------ PASSAGE FOR REVIEW ------
Basic Landscaping Principles

There are several fundamental principles on which the landscaping plan depends. Landscape architects and designers too, rely on these plans, namely beauty, privacy, safety, convenience, flexibility and easy maintenance. Though not all the criteria can be fulfilled at the same time you can design a plan to your satisfaction by keeping these goals in mind.

Beauty around the pool cab be created by blending the pool or spa and other landscape elements with the house to achieve an aesthetic balance in the whole environment. Privacy should be of prime concern and should include trees, fences walls, screens so as to block the view of the pool or spa area from outside. Comfort should be another thing that you must weigh. For soaking, sunning, entertaining or swimming should be giving you as much comfort, in the correct setting. Safety is another important criteria that should be given lots of thought for the safety of the swimmers. Also when the pool is not in use, the pool should have safety fence to keep away the children and animals from falling in. The area around the pool should be well lit too. For Convenience and flexibility try to plan the area such that entertaining, showering or changing are easily accessible. You can also include the furniture for relaxing by pool side. Ease of maintenance and ever increasing maintenance cost will always want you to choose materials that needs little maintenance. Also planting trees and shrubs that drop minimum of leaves and flowers in the water, will reduce the maintenance later.

As you plan the setting for your pool or spa, keep four basic landscape goals in mind: unity, balance, variety, and proportion.

Unity in a pool or spa setting is achieved when everything looks as though it belongs together. No landscape element stands out; each blends with the other parts, as well as with the house and the lot. To achieve unity, avoid designing too many distinctive units that will have to be tied together. The more units you divide your landscape into, the harder it will be to create unity.

Balance does a lot to make a setting pleasing. Most likely, your pool or spa will be the focal point of your landscape design. Achieve balance by combining elements that produce the same visual weight on either side of this center of interest. A large tree or structure on one side of a pool, for example, can be balanced with a grouping of smaller trees on the other.

Variety breaks up what could be monotonous unity. Differing but complementary grade levels, textures, colors, and shapes arouse visual interest both horizontally and vertically. Proportion demands that the various forms, materials, and open spaces of your landscape be in scale with one another. Nothing looks more out of place than a small pool in a yard as flat and expansive as a football field, or a patio that looks more like a parking lot than an entertainment area.

Landscape elements need to be in scale not only with each other, but also with your house, lot, and pool or spa. If your lot is extremely large, try breaking the space up into several distinct areas. Screens, plantings, patios, or walks become borders or barriers that can divide your yard into intimate areas.

To maintain proportion in a small lot, keep things simple and uncluttered. Tall vertical screens used to enclose a small area will actually make it seem larger, as will solid paving. Use plants with restraint-over planting adds clutter.
------
_QUESTIONS:_
**a.** Answer these questions about the passage on pool landscaping, one answer per line.
(i) Which four basic landscape goals does it say to keep in mind?
(ii) What can balance a large tree or structure on one side of a pool?
(iii) What two things does it say will make a small area seem larger?
**b.** Reproduce the passage on pool landscaping between "Unity in a pool" and "on the other.", inclusive.
**c.** Carry on the passage on pool landscaping from where it stops.
------ INFORMATION PROVIDED ------
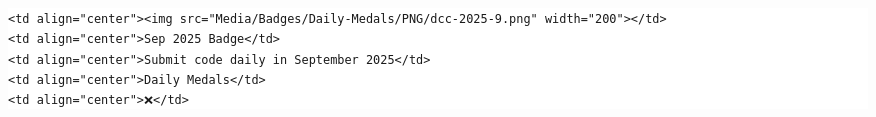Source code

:     <td align="center"><img src="Media/Badges/Daily-Medals/PNG/dcc-2025-9.png" width="200"></td>
    <td align="center">Sep 2025 Badge</td>
    <td align="center">Submit code daily in September 2025</td>
    <td align="center">Daily Medals</td>
    <td align="center">❌</td>
  </tr>
  <tr>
------
_RESPONSES TO THE TASKS:_
**a.**
(i) Unity, balance, variety, and proportion.
(ii) A grouping of smaller trees on the other side.
(iii) Tall vertical screens used to enclose the area, and solid paving.

**b.**
Unity in a pool or spa setting is achieved when everything looks as though it belongs together. No landscape element stands out; each blends with the other parts, as well as with the house and the lot. To achieve unity, avoid designing too many distinctive units that will have to be tied together. The more units you divide your landscape into, the harder it will be to create unity.

Balance does a lot to make a setting pleasing. Most likely, your pool or spa will be the focal point of your landscape design. Achieve balance by combining elements that produce the same visual weight on either side of this center of interest. A large tree or structure on one side of a pool, for example, can be balanced with a grouping of smaller trees on the other.

**c.**
When selecting plants, keep their ultimate sizes and shapes in mind. Though a young plant may suit the proportion of your lot, within a few years it may grow so tall that the effect is spoiled.

Landscape architects and designers use some basic design techniques that you can borrow in thinking about your own plan. These can make the difference between a visually pleasing landscape and an awkward, jarring one. If the relationship between elements in your landscape is either too equal or extremely unequal, the result can be visually disturbing. When organizing space, remember that most people find a sense of order in well-known, simple shapes, such as squares, rectangles, triangles, and circles. Arrange plantings and structures to satisfy the need for privacy, but don't carry the design so far that it will produce a cooped-up feeling. You can create pleasing variations in the landscape design and yet maintain unity by carrying a recognizable shape through a main theme. A theme with variations creates a unified landscape. In grouping shapes or masses, make them seem unified by joining or interlocking the units, rather than separating them. The safe way to create a unified landscape is to make a rhythmic pattern of the landscape elements.

Site Evaluation

Lots are not all perfect, like everything else in nature. One of the secrets of landscaping is knowing how to turn liabilities into assets.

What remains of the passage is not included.